И Зиночкины кудряшки выбиваются из-под шапочки.
- А… вы и вправду из полиции? – шепотом интересуется она и глаза таращит. Глаза у Зиночки и без того большие, круглые. И красит она их щедро, и ресницы светлые намазала тушью так, что те отяжелели. А тушь слегка осыпалась на Зиночкины щечки.
Но это мило.
Она сама миленькая и пухленькая.
- Значит, Захарка добился своего? Ох, упертый-то… упертый… крепко он Гелечку любил… такая беда! Такое горе! – страх Зиночки быстро сменился жадным желанием первой… рассказать?
Узнать?
Все-то сразу?
- Гелечка – это Ангелина? Которая Каблукова, но Синюшкина?
- Она, - выдохнула Зиночка и, оглядевшись, сама подхватила меня за руку. – Идем. В сестринской нормально не поговоришь. Там вечно Светка трется. Сидит, типа занятая самая… будто другие не занятые. Рожу постную состроит. А сама слушает. И потом ходит к Милочке жаловаться. Как она её только терпит-то?

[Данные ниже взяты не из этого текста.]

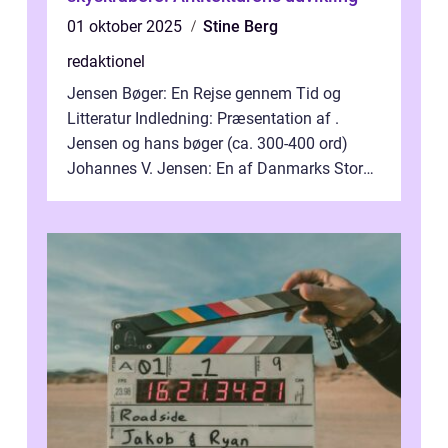
01 oktober 2025
Stine Berg
redaktionel
Jensen Bøger: En Rejse gennem Tid og
Litteratur Indledning: Præsentation af .
Jensen og hans bøger (ca. 300-400 ord)
Johannes V. Jensen: En af Danmarks Store
Litterære Skikkelser Johannes V. Jensen er...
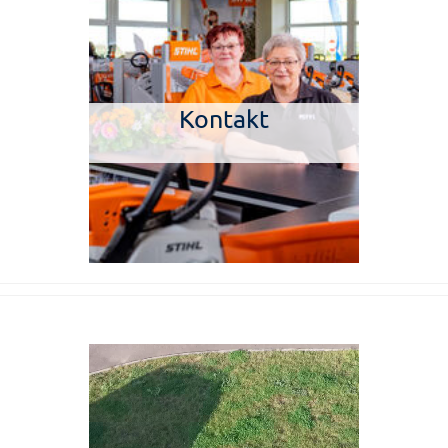
Kontakt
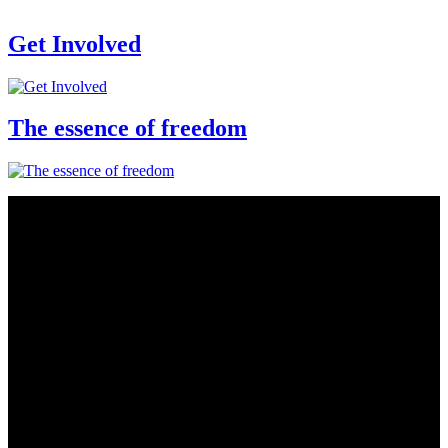
Get Involved
The essence of freedom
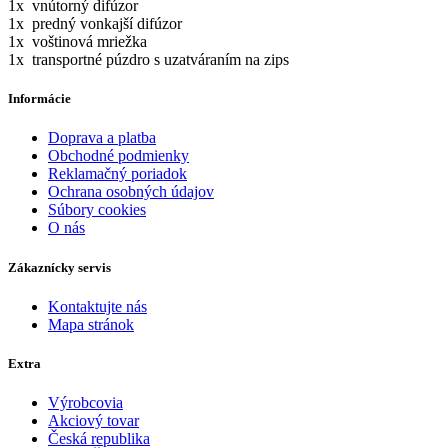
1x vnútorný difúzor
1x predný vonkajší difúzor
1x voštinová mriežka
1x transportné púzdro s uzatváraním na zips
Informácie
Doprava a platba
Obchodné podmienky
Reklamačný poriadok
Ochrana osobných údajov
Súbory cookies
O nás
Zákaznícky servis
Kontaktujte nás
Mapa stránok
Extra
Výrobcovia
Akciový tovar
Česká republika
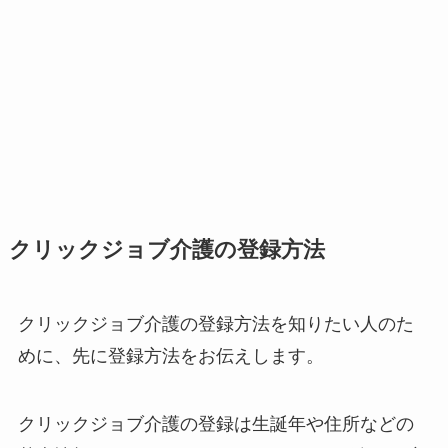
クリックジョブ介護の登録方法
クリックジョブ介護の登録方法を知りたい人のた
めに、先に登録方法をお伝えします。
クリックジョブ介護の登録は生誕年や住所などの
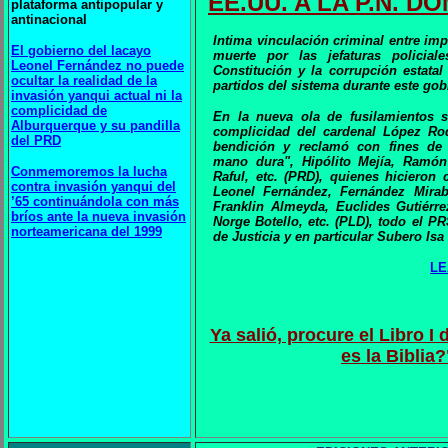
EE.UU. A LA P.N. D
plataforma antipopular y
antinacional
Intima vinculación criminal entre im
El gobierno del lacayo
muerte por las jefaturas policial
Leonel Fernández no puede
Constitución y la corrupción estatal
ocultar la realidad de la
partidos del sistema durante este gob
invasión yanqui actual ni la
complicidad de
En la nueva ola de fusilamientos 
Alburquerque y su pandilla
complicidad del cardenal López Rod
del PRD
bendición y reclamó con fines de 
mano dura", Hipólito Mejía, Ramón
Conmemoremos la lucha
Raful, etc. (PRD), quienes hicieron 
contra invasión yanqui del
Leonel Fernández, Fernández Miraba
’65 continuándola con más
Franklin Almeyda, Euclides Gutiérr
bríos ante la nueva invasión
Norge Botello, etc. (PLD), todo el P
norteamericana del 1999
de Justicia y en particular Subero Isa
LE
Ya salió, procure el Libro I 
es la Biblia?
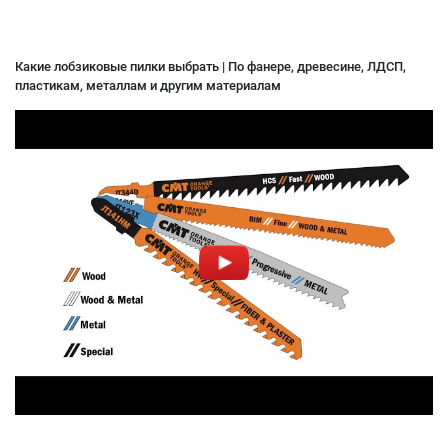
Какие лобзиковые пилки выбрать | По фанере, древесине, ЛДСП,
пластикам, металлам и другим материалам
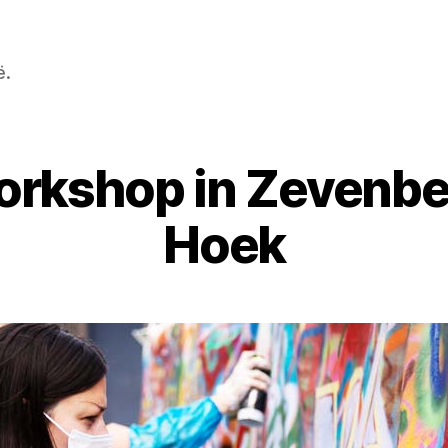
ë.
 workshop in Zevenb
Hoek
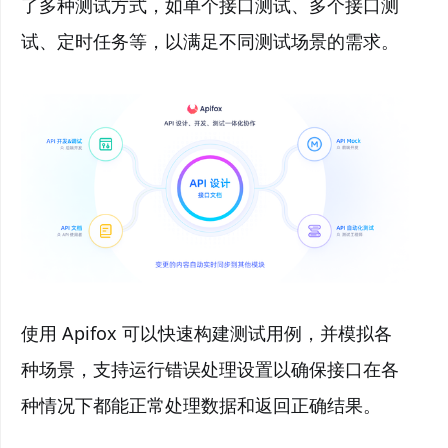
了多种测试方式，如单个接口测试、多个接口测
试、定时任务等，以满足不同测试场景的需求。
使用 Apifox 可以快速构建测试用例，并模拟各
种场景，支持运行错误处理设置以确保接口在各
种情况下都能正常处理数据和返回正确结果。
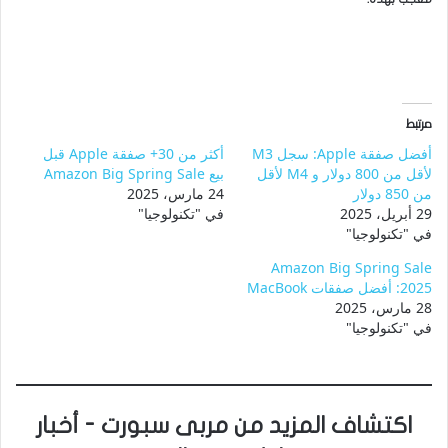
مرتبط
أفضل صفقة Apple: سجل M3
أكثر من 30+ صفقة Apple قبل
لأقل من 800 دولار و M4 لأقل
بيع Amazon Big Spring Sale
من 850 دولار
24 مارس، 2025
29 أبريل، 2025
في "تكنولوجيا"
في "تكنولوجيا"
Amazon Big Spring Sale
2025: أفضل صفقات MacBook
28 مارس، 2025
في "تكنولوجيا"
اكتشاف المزيد من مربى سبورت - أخبار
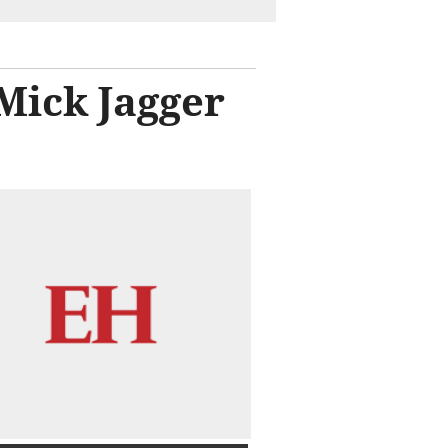
Mick Jagger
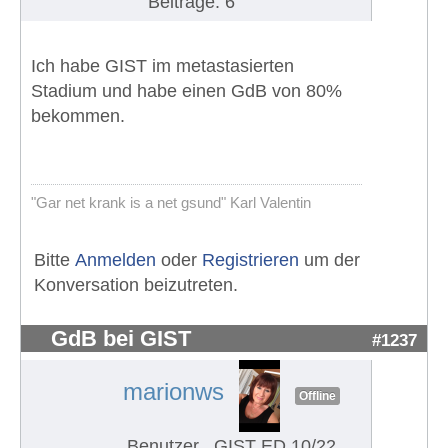
Beiträge: 6
Ich habe GIST im metastasierten
Stadium und habe einen GdB von 80%
bekommen.
"Gar net krank is a net gsund" Karl Valentin
Bitte
Anmelden
oder
Registrieren
um der
Konversation beizutreten.
GdB bei GIST
#1237
marionws
Offline
Benutzer
GIST ED 10/22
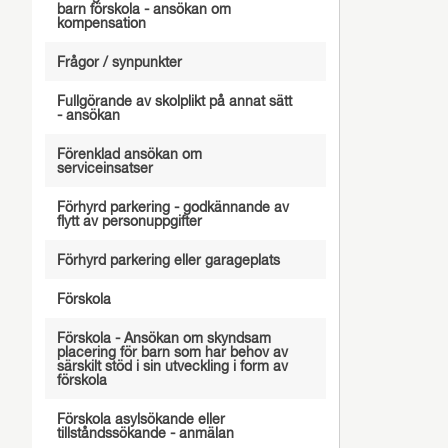
barn förskola - ansökan om
kompensation
Frågor / synpunkter
Fullgörande av skolplikt på annat sätt
- ansökan
Förenklad ansökan om
serviceinsatser
Förhyrd parkering - godkännande av
flytt av personuppgifter
Förhyrd parkering eller garageplats
Förskola
Förskola - Ansökan om skyndsam
placering för barn som har behov av
särskilt stöd i sin utveckling i form av
förskola
Förskola asylsökande eller
tillståndssökande - anmälan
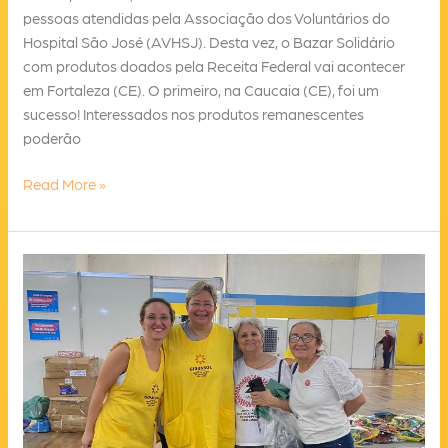
pessoas atendidas pela Associação dos Voluntários do
Hospital São José (AVHSJ). Desta vez, o Bazar Solidário
com produtos doados pela Receita Federal vai acontecer
em Fortaleza (CE). O primeiro, na Caucaia (CE), foi um
sucesso! Interessados nos produtos remanescentes
poderão
Associação
Read More »
realiza
Bazar
Solidário
com
produtos
da
Receita
Federal
no
Shopping
Benfica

Кто и кого терпит я уточнять не стала.
- А вот внизу, там тихо…
Дверь обнаружилась в каком-то закутке коридора. А за дверью – лестница. Надеюсь, Бекшеева вниз не потащат, потому что в этой вот лестнице ступени были высокими и крутыми.
- Но хоть теперь-то, глядишь, и приспокоится, а то просто спасу нет никакого! Всех уже замучил, неугомонный. Уж год вон прошел почти. Нет, Гелечка-то хорошею была, хоть и строгой. Бывало глянет так, что прям душа в пятки проваливается.
Пахло здесь камнем и сыростью. И еще – чистящими средствами.
И спускались мы не долго, оказавшись в очередном коридоре. Зиночка толкнула дверь и посторонилась, меня пропуская.
- Туточки у нас белье собирают. И так, хранят всякое, - сказала она громким шепотом. – Сюда так-то никто не сунется. А взаправду Гелечку убили?
- Пока сложно сказать.
- Захарка всем твердит, что убили. Что мамаша её чокнутая. И братец…
- А вы как думаете?
- Я? – Зиночка от удивления рот приоткрыла. Кажется, до сего момента никто не спрашивал её о том, что она думает. – Я… так-то не знаю. Но жуть до чего неприятные людишки!
- Видели их?
- А то… я ж тут еще когда работаю. Мне мамка моя сказала, мол, иди, Зинка, на сестру медицинскую учись.